Basmati with shrimp cream

"the best you can get from this



Basmati is a variety of long, slender-grained aromatic rice which is traditionally from the Indian subcontinent.
Basmati was introduced to the Middle East and Central Asia by Arab and Muslim Indian traders. It remains not only an important part of various cuisines of the Indian subcontinent, but now is also used extensively in Central Asian, Persian, Arab, and other Middle Eastern cuisines as well. This type of rice is grown and exported by those from the Indian subcontinent (From Wikipedia, the free encyclopedia).

Today we present

Basmati à la crème de crevettes!


4 people:
400 gr Basmati Rice
salted Butter/oil
2 Cloves of Garlic
2 Onions
Shrimp (size and quantity at your convenience)
50 cl Fresh Cream (thick)
25cl of Cognac


Fry two cloves of garlic and the finely chopped onion in salted butter over a very low heat.
When your garlic and onion are golden brown, add the prawns. Do not turn them over until they are crispy on one side. Turn them over, add salt and after 1 minute add the cognac.
Add your crème fraiche, evaporate your cognac and when the sauce solidifies, turn off.
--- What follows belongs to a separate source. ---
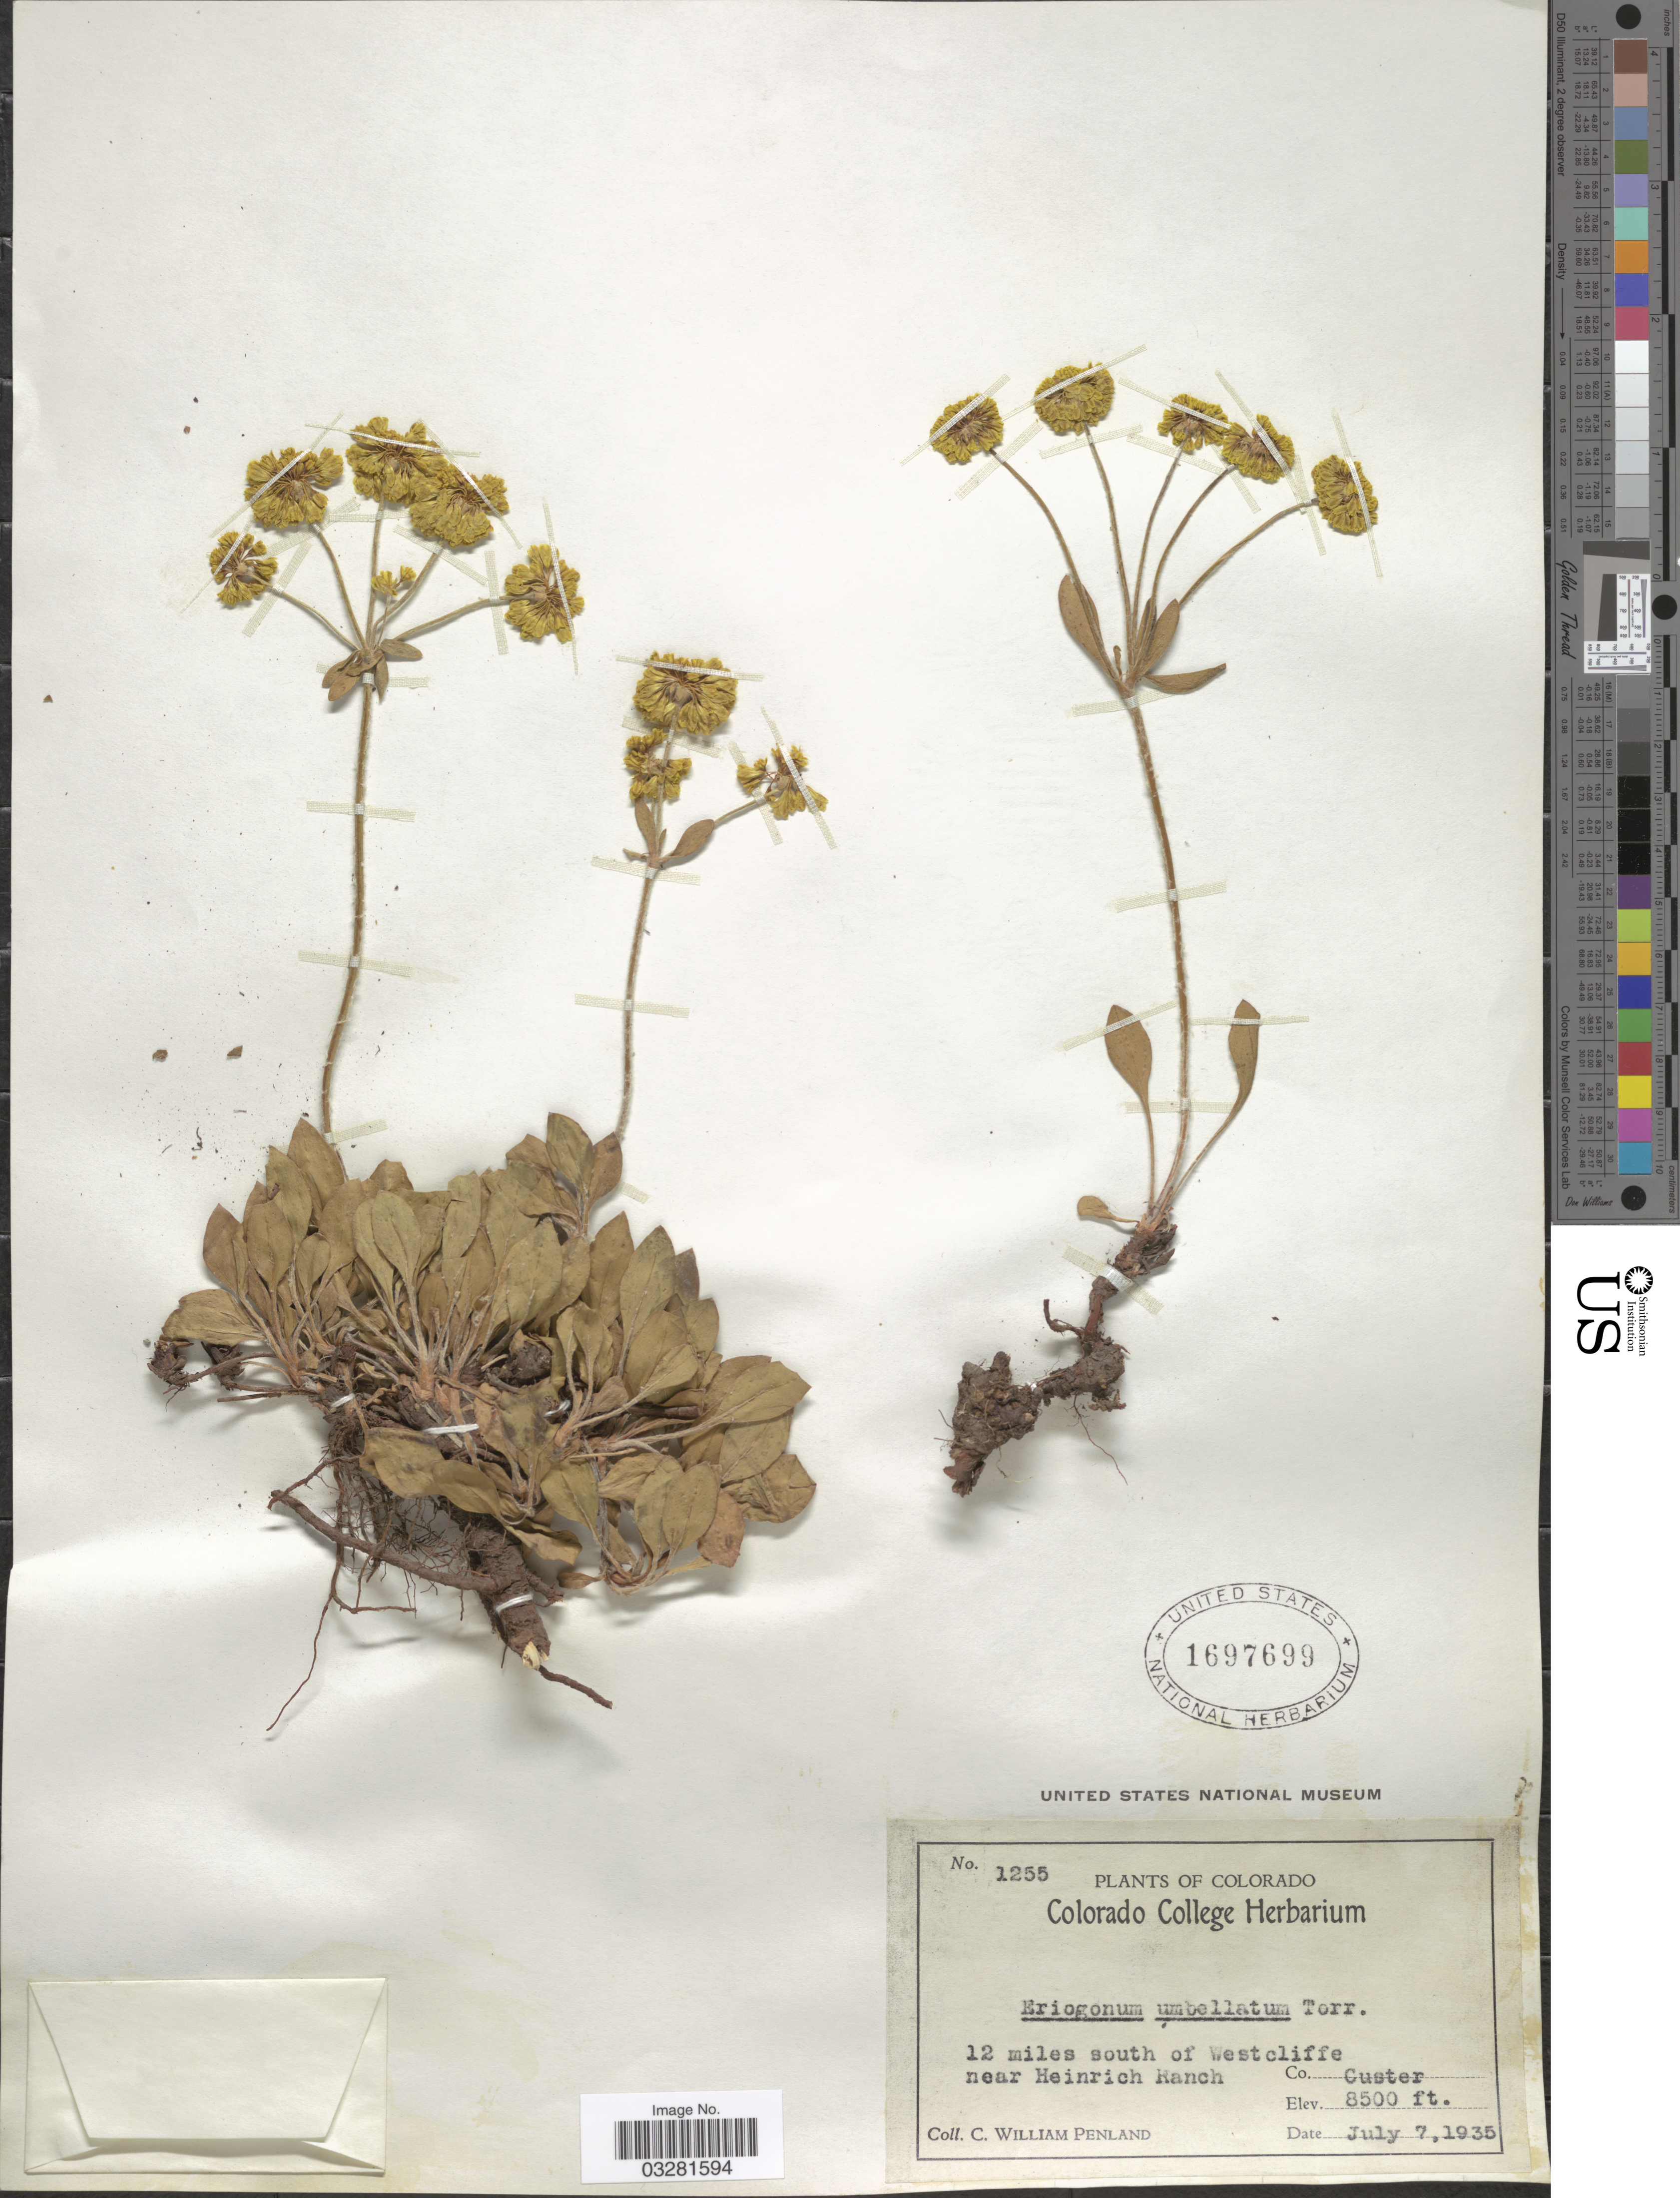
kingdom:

In the meantime boil a large quantity of water with a little coarse salt.
Pour in the basmati rice and cook for 11 minutes.
Drain your rice, rinse it with hot water.

Prepare small moulds by inducing them with a little olive oil using a brush.
Pack your rice into each mould and place your composition in the centre of the plate.

It’s up to you to play with the decoration and with the sauce!

Secret of the Chef

Lovers of steamed rice are welcome.
In order to solidify your cream as much as possible and make it take on that little sweet taste, it is best to take the shrimp out and put them back into the pan when you judge that your sauce is ready.

Flambé lovers can treat themselves to a second round of cognac at the end of the preparation!